2. NATURAL LANGUAGE ACQUISITION

Our approach to knowledge representation has its roots in non-axiomatic term logic. Since knowledge in our agent is established on the basis of its experience, truth cannot be absolute but is bound to only be established to a certain degree and within a certain time interval. In our approach the simplest term thus encodes an observation, and is called a fact (or a counter-fact indicating the absence of an observation). A fact carries a payload (the observed event), a likelihood value in [0, 1] indicating the degree to which the fact has been ascertained and a time interval in microseconds, the period within which the fact is believed to hold (or, in the case of a 'counter-fact', the period during which the payload has not been observed). Facts have a limited life span, corresponding to the upper bound of their time interval. Payloads are terms of various types, some of which are built in the AERA Executive, the most important of these being atomic state, composite state, prediction, goal, command, model, success/failure, and performance measurement. Additionally, any type can be defined by the programmer, and new types can be created by I/O devices at runtime.

Except when the agent is in initial stages of bootstrapping (which should only happen once for each new environment or domain), a lot of its knowledge will be composite, that is, relationships and combinations between small "atomic" knowledge "bricks". In the case of natural language, sentences are structured out of sequences of words, with fairly complex relationships and rules (generally called 'grammar'); words are constructed out of phonemes2 (and letters, which have a rather complex relationship to phonemes).

To extract such knowledge from observing language-using humans in the real world the agent must have the ability to work with partially correct hypotheses about the "rules"3 that guide the process of constructing a sentence with a particular meaning. To this end a language-learning agent would need to represent its experience as contextualized knowledge structures of some kind, with variable levels of complexity, which would allow it to change the relationships between the knowledge structures previously acquired in various ways at various levels of granularity. For instance, an incorrectly represented abstraction of how to pair nouns and verbs so that others understand what we mean might be erradicated when more examples of the various ways of its pairing are observed.
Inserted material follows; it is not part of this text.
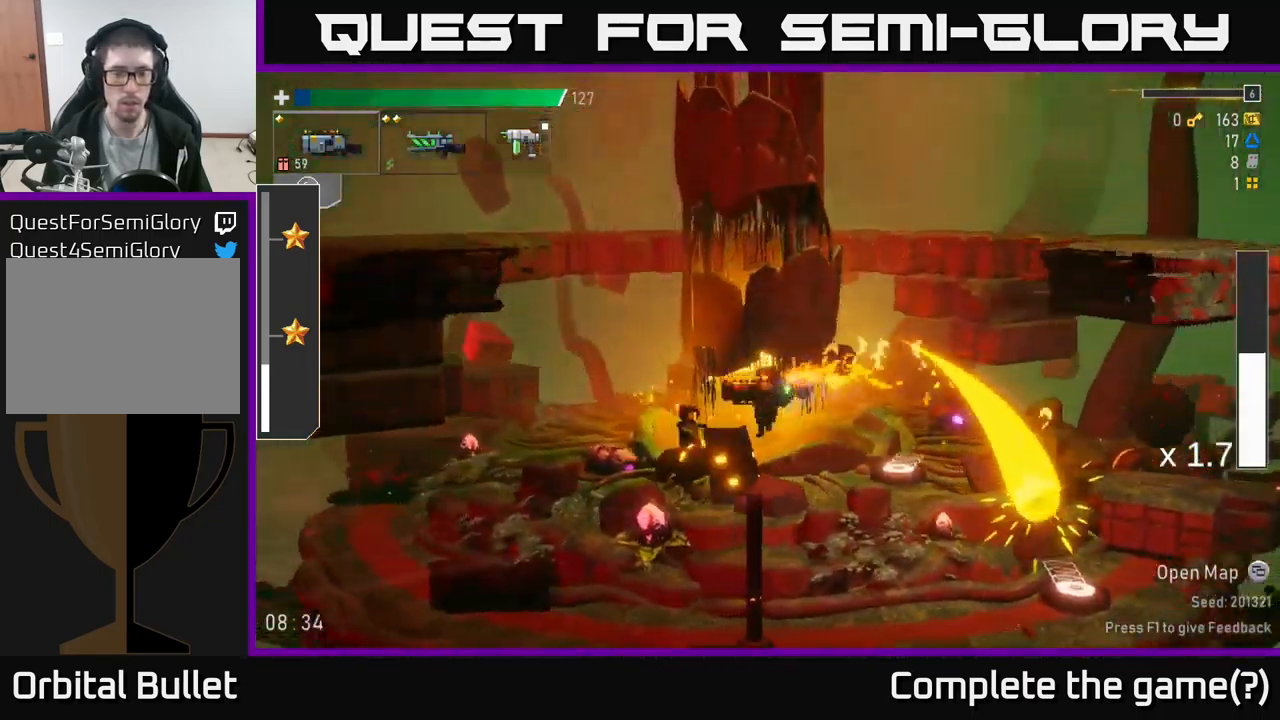
{"buttons": ["R2"], "left_stick": "right", "right_stick": "center", "events": [[433, "left_stick", "right"], [483, "R2", "down"]]}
The speed would be dependent on the efficiency of the agent's processes for this purpose, and this is our task here: To implement a system that can produce the necessary hypotheses for how "the world works" – in our case how natural language is used – and representing it in a way that allows modification in a way that moves the system towards increased accuracy. In this respect our work is compatible with e.g. that of Dominey & Boucher (2005), who demonstrated a robot learning language from

2 'Phoneme' is a construct hypothesized by humans; here it is used as a shorthand for the already-categorized sounds that can be used to convey meaning in a human natural language in a modular way. (Our agent is of course not bound to such human-hypothesized concepts, as it generates its own knowledge based on its own experience and capabilities.)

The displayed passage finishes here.